Nevertheless, when flat-bed printing, onto a wide sheet, it is, preferable to support the section of the substrate on a substantially planar printing table beneath the print-heads. This significantly reduces distortion or warping of the specific section of substrate being actively printed. In contradistinction to flat-bed printing, when printing onto flexible material, in order to provide high resolution printing it is often preferable to pass the substrate below the print head under tension. It is difficult to keep a flexible material which is passed over a planar printing table adequately tensioned by dual mode printers of the prior art. Therefore prior art systems tend to have limited performance in one or other of the printing modes.

There remains a need for dual mode printers capable of high resolution printing onto both flexible and rigid substrates and particularly for wide/super wide dual mode printers and the present invention addresses this need.

SUMMARY OF THE INVENTION

The present invention is directed to providing cost-effective and space saving wide format printers optimized to cope with a range of substrates.

Specifically, an aspect of the present invention is directed to providing a printing table for supporting a substrate opposite a print head, the printing table comprising a plurality of substrate supports selectively presentable towards the print head.

Optionally, the printing table is adjustable between a first configuration and a second configuration such that when in the first configuration a first substrate support is presented towards said print head and when in the first configuration a second substrate support is presented towards said print head.

In preferred embodiments, the substrate supports are mounted upon a rotatable beam such that when the first substrate support is rotated towards the print head, the printing table is configured in a first printing mode and when said second substrate support is rotated towards said print head said printing table is configured in a second printing mode.

Typically, the rotatable beam has a cross section selected from the list comprising: H-shapes, T-shapes, C shapes, L-shapes, U-shapes, quadrilaterals and triangles, thereby providing substrate supports selected from the list of knife edges, vacuum chuck type surfaces, flat surfaces, and open trays.

TASK DIRECTIONS. Rewrite everything in the printing-table text from "Typically, the rotatable" down to "and open trays.", putting "rotating beam" wherever "rotatable beam" appears. The stored data after this point is separate material with no tie to the printing-table text.

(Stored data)
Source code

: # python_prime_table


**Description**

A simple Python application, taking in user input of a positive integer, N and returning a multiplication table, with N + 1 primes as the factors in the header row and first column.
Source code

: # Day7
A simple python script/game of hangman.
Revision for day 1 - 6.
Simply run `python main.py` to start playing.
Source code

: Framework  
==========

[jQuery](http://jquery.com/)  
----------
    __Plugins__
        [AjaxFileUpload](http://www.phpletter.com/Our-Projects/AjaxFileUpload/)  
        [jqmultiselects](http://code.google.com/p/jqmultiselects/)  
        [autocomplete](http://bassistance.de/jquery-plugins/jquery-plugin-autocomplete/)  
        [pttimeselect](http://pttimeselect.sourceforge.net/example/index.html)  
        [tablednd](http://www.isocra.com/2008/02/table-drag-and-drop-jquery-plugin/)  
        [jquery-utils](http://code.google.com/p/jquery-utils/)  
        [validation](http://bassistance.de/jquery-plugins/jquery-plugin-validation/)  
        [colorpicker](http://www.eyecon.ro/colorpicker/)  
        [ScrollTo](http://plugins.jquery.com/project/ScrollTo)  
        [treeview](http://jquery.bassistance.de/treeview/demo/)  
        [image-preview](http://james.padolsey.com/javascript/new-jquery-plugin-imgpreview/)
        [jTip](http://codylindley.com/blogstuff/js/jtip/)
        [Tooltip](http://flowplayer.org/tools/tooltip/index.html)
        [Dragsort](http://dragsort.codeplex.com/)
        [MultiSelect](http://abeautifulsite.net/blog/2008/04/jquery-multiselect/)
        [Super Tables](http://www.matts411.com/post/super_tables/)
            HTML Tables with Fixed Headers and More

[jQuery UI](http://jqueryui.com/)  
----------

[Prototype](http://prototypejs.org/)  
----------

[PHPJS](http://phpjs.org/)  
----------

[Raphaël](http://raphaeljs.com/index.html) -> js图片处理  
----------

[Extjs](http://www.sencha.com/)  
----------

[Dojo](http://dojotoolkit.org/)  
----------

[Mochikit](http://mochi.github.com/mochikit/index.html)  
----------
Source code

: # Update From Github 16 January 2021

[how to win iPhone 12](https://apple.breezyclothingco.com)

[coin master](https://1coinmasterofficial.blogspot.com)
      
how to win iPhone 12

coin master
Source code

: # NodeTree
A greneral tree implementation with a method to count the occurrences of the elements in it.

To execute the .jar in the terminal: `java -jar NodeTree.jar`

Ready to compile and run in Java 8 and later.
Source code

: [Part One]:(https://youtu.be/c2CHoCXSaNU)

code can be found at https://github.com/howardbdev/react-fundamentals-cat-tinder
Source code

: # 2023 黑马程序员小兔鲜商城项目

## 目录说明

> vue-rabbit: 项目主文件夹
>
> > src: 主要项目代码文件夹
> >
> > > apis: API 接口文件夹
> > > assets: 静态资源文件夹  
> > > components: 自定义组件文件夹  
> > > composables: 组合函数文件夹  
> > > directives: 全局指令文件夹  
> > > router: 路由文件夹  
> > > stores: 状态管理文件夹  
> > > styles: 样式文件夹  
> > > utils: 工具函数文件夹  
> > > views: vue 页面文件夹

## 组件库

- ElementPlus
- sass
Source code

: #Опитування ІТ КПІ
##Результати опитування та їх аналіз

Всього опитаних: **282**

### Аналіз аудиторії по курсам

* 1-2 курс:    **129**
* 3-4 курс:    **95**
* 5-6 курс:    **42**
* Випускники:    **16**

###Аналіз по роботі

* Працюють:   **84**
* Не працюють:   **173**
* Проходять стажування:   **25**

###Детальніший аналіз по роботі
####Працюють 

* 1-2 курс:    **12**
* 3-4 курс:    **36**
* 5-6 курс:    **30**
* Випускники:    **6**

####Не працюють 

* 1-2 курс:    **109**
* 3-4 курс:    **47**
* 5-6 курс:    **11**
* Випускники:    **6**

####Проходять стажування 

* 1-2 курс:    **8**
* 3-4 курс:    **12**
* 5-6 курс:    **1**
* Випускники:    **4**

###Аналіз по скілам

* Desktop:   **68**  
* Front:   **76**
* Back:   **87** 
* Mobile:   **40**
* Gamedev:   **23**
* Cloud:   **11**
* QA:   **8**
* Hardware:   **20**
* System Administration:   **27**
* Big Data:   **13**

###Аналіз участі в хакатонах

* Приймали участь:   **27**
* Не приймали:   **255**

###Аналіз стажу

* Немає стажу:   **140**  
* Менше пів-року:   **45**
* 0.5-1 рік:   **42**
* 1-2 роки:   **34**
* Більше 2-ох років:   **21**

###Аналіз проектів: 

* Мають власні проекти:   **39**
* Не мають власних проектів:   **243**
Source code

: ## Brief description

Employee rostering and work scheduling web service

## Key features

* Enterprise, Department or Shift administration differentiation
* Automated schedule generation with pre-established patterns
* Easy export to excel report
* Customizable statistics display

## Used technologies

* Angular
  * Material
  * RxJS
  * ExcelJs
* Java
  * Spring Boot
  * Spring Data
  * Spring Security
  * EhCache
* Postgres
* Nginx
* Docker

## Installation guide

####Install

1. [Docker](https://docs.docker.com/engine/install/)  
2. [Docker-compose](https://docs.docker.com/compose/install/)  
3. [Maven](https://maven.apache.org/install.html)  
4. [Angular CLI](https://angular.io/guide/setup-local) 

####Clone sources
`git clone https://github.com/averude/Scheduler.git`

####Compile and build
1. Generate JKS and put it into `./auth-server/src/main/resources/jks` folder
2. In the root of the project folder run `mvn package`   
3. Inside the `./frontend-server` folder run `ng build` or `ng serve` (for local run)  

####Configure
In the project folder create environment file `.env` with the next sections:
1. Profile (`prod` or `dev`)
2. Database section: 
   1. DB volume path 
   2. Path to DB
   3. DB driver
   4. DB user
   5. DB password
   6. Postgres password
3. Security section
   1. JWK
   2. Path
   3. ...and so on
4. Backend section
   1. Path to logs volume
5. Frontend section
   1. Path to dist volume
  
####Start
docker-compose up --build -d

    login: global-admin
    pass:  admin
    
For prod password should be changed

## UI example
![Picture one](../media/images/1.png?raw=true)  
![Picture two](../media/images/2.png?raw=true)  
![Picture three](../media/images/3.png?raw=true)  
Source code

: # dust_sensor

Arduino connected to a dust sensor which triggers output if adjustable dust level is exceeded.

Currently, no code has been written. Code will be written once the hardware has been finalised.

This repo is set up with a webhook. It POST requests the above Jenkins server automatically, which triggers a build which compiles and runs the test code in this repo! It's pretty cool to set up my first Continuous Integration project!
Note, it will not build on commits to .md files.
==
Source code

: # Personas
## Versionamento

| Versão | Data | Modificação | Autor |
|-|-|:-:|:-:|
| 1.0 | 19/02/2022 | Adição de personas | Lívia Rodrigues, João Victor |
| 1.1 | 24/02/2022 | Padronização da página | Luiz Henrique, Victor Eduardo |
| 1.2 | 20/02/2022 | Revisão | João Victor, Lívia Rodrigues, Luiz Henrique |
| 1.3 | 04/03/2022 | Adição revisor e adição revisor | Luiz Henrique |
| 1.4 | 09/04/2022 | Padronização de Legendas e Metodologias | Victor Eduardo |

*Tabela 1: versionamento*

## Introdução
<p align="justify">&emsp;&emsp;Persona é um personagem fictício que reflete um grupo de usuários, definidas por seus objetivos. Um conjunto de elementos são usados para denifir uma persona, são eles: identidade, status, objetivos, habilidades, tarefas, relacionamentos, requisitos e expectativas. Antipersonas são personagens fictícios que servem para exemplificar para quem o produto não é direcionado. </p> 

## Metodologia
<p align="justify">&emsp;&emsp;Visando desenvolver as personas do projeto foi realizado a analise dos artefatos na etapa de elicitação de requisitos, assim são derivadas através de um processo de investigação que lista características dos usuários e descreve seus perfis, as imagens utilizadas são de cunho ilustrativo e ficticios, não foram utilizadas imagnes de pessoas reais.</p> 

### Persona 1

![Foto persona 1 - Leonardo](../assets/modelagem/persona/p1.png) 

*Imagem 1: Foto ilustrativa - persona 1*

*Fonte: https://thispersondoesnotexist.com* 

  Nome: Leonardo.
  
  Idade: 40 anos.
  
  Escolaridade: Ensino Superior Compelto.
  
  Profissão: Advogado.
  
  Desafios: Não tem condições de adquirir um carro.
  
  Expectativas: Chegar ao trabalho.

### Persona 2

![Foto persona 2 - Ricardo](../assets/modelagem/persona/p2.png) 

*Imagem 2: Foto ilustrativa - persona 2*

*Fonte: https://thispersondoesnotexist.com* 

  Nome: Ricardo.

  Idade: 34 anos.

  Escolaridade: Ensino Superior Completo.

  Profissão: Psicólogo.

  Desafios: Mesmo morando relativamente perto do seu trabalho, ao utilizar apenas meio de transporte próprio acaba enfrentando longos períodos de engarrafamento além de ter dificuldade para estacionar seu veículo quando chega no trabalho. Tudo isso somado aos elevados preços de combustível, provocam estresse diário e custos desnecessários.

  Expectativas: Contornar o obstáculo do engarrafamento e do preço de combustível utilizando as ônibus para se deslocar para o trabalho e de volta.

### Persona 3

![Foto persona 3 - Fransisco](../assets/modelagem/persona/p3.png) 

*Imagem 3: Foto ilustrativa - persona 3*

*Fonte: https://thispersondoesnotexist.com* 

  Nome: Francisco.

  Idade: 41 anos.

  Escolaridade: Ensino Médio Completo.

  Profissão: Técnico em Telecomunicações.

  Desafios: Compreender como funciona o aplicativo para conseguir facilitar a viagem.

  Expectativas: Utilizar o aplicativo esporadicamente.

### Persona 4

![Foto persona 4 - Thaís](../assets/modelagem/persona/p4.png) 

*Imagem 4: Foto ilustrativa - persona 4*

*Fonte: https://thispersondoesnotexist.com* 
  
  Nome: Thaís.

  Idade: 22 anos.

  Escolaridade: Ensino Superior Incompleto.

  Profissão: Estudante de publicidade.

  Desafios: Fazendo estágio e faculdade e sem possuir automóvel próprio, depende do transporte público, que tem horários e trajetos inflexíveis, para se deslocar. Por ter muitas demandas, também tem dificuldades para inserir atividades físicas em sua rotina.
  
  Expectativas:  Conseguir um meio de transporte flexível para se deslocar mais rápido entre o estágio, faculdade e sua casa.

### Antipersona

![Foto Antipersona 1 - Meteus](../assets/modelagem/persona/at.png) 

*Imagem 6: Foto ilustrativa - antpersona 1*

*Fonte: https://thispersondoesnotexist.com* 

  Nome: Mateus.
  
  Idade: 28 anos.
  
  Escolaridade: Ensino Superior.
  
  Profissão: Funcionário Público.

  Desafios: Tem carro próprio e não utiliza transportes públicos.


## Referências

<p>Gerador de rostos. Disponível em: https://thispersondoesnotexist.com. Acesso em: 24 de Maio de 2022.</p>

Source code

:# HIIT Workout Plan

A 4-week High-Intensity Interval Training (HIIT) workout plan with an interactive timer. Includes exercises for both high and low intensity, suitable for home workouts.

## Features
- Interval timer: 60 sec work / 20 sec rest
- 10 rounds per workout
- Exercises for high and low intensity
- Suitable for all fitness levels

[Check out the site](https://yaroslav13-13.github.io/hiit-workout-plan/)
* * *
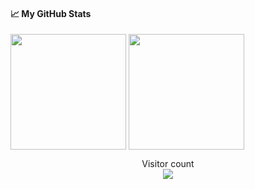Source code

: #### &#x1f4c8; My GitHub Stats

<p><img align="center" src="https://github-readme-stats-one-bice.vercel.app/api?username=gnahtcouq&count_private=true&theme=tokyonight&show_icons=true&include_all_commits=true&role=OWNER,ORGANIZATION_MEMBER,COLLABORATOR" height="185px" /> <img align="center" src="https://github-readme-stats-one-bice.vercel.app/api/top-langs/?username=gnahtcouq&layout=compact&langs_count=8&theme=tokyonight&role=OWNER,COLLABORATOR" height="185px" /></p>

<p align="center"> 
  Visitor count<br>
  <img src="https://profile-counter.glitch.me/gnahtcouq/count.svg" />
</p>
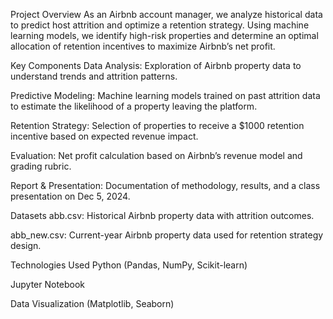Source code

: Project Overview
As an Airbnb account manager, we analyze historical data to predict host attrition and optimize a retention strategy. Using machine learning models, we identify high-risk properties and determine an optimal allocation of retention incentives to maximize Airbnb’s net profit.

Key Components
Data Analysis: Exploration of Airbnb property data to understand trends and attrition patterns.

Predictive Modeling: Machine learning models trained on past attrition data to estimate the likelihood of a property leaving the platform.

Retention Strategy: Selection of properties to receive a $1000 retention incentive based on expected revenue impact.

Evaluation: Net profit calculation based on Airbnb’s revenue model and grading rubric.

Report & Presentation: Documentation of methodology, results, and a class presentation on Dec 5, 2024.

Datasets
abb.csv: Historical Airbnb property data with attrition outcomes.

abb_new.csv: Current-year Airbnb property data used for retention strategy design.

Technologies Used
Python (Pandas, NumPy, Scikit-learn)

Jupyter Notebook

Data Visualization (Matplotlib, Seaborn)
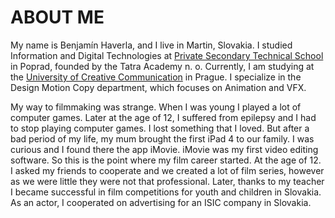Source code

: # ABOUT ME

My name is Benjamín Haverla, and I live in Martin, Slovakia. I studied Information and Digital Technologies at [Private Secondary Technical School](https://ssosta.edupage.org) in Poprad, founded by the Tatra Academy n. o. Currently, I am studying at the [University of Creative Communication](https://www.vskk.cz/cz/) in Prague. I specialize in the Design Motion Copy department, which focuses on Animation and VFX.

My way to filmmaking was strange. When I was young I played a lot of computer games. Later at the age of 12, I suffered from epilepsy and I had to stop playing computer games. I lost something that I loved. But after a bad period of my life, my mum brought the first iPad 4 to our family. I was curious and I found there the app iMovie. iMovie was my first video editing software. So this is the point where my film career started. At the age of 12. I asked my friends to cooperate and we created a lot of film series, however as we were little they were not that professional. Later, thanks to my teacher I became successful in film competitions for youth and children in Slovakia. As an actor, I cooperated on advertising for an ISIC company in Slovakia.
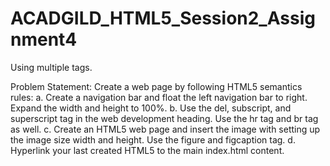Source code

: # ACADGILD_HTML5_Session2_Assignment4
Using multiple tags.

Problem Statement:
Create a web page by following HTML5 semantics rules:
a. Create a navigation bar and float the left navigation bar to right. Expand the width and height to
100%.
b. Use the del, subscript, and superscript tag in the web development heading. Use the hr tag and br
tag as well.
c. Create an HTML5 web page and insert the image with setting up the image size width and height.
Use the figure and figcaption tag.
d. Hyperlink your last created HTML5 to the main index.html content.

FINISHED EXERCISE.
Typically, the rotating beam has a cross section selected from the list comprising: H-shapes, T-shapes, C shapes, L-shapes, U-shapes, quadrilaterals and triangles, thereby providing substrate supports selected from the list of knife edges, vacuum chuck type surfaces, flat surfaces, and open trays.